With the onset of fall and the fact that the leaves are finally giving up their chlorophyll and falling from the trees, that means bouldering season around here is just about to get cranking! I've been trying to make up for all of the time I've been spending inside with our new family lately by getting as many bike rides and bouldering training sessions in as possible. I've been biking between 10-15 miles a few times a week and then pulling down at Big Eastatoee afterwards. I haven't really "trained" for bouldering in a couple of years...I've always seen it as something I just jump back into when the season gets here and bouldering will train me back into shape. But after taking my focus almost completely away from bouldering for a few months, I realize that I need to get back into reasonable shape or I cant enjoy my time on the boulders as much. I've been doing sets of boulder problems...5 of the same route (with 1 minute rest in between each) followed by a 2-3 minute rest before I jump on the next harder problem. I've typically been climbing 5-7 different routes, from V0-V3 in a session for a total of 30 or so routes in less than an hour. When I first started doing these sets, I couldn't make it through 4 problems and I would flail on many problems I used to send in my sleep...but now, after about 10-12 training sessions, I'm feeling a little more like normal. I'm still not that strong, but I feel like I'm a little better prepared for the upcoming season and I'm getting really excited about sending some projects from last season and developing some new stuff along the way!!! I hope you've been getting yourself ready for the cooler sending temps and you're as stoked as I am about this fall:)

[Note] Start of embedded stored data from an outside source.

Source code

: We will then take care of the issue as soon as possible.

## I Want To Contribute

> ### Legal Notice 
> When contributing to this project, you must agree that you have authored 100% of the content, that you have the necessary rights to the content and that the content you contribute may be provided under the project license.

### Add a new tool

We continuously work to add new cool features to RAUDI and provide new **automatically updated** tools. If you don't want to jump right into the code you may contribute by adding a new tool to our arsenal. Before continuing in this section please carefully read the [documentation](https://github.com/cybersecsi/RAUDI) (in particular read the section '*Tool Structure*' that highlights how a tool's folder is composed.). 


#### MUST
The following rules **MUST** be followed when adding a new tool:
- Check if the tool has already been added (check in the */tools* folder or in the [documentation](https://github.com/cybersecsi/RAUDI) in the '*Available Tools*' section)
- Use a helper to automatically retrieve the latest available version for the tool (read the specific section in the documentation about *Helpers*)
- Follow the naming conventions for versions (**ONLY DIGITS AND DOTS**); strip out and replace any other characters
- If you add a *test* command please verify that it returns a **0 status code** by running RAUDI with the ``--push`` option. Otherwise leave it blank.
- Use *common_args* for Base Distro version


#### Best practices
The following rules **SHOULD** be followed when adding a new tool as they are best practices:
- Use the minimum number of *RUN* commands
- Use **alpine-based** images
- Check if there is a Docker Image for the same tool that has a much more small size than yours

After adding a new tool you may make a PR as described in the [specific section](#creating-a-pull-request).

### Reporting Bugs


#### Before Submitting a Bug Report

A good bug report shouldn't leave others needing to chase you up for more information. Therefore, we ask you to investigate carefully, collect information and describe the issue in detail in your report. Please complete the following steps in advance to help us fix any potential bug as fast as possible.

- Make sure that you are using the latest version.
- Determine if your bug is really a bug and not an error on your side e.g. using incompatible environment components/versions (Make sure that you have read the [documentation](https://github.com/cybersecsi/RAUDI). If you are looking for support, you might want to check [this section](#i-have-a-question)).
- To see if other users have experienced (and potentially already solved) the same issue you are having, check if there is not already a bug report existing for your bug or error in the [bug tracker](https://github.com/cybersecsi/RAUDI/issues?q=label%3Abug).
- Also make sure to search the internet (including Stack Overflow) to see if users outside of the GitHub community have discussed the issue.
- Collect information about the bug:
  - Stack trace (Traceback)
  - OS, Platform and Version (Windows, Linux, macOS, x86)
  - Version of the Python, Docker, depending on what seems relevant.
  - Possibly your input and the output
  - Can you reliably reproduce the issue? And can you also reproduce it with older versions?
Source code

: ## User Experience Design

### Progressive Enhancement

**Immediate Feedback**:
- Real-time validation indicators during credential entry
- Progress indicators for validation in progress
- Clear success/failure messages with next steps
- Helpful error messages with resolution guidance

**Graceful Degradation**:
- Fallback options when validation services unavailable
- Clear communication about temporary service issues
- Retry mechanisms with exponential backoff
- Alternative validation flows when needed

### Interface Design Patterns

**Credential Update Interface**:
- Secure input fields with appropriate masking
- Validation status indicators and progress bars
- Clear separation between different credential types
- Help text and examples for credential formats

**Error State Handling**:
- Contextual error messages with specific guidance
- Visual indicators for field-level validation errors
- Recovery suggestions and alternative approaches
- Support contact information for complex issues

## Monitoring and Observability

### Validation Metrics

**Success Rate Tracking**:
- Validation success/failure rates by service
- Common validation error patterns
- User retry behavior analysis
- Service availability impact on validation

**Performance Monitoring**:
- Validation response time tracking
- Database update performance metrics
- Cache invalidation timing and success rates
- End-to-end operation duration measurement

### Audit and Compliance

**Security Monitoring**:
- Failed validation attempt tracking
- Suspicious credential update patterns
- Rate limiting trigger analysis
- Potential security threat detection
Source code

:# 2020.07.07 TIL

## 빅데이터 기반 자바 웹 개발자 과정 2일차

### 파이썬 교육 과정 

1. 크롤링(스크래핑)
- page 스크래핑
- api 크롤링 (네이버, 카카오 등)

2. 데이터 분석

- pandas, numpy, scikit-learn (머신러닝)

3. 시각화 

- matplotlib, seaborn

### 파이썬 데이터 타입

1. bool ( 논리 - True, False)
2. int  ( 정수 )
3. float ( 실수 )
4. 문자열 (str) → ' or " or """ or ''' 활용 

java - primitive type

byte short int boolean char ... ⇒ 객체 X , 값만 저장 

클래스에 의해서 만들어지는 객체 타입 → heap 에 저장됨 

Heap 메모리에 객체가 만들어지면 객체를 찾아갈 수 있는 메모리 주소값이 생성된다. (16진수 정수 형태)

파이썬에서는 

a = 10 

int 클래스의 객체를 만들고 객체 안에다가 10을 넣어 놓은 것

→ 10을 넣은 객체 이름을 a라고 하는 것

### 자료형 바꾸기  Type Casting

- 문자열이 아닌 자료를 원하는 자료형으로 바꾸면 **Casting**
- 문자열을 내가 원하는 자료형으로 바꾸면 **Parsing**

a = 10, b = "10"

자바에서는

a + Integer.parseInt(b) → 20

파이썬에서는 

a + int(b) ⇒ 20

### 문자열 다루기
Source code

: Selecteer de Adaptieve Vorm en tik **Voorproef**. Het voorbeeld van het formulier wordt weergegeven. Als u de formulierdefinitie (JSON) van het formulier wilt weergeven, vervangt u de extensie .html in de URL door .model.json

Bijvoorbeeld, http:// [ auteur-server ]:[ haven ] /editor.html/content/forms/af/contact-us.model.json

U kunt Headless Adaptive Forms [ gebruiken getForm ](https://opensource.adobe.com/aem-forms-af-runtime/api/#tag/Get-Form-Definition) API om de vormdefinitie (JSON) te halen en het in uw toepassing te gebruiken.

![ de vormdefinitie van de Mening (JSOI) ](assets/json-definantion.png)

On a little bit of a sad note...for someone like me that spends A LOT of his time up on Highway 11 enjoying the plethora of outdoor activities, The Market At Keowee Towne has been my go to spot for incredible quality food, beer and wine. They are famous for their Blue Plate Special for lunch that Lee and crew always cook up to perfection. They always had fresh organic veggies and fish, the BEST tenderloin you could ever sink your teeth into, and they always had a nice specialty beer that made me smile even more while I was eating lunch there after a good boulder session. The Market sent out an e-mail last night informing its loyal customers that they will be shutting down on September 6th, only a few short days from now! I for one will miss the class, awesome variety and quality they always provided...thanks for treating this dirty, chalk covered hooligan with the same respect you gave the obnoxious golf crowd (if not more)! You will be greatly missed in the local community (and by this boulderer especially) and we hope that you can find a way to reopen soon!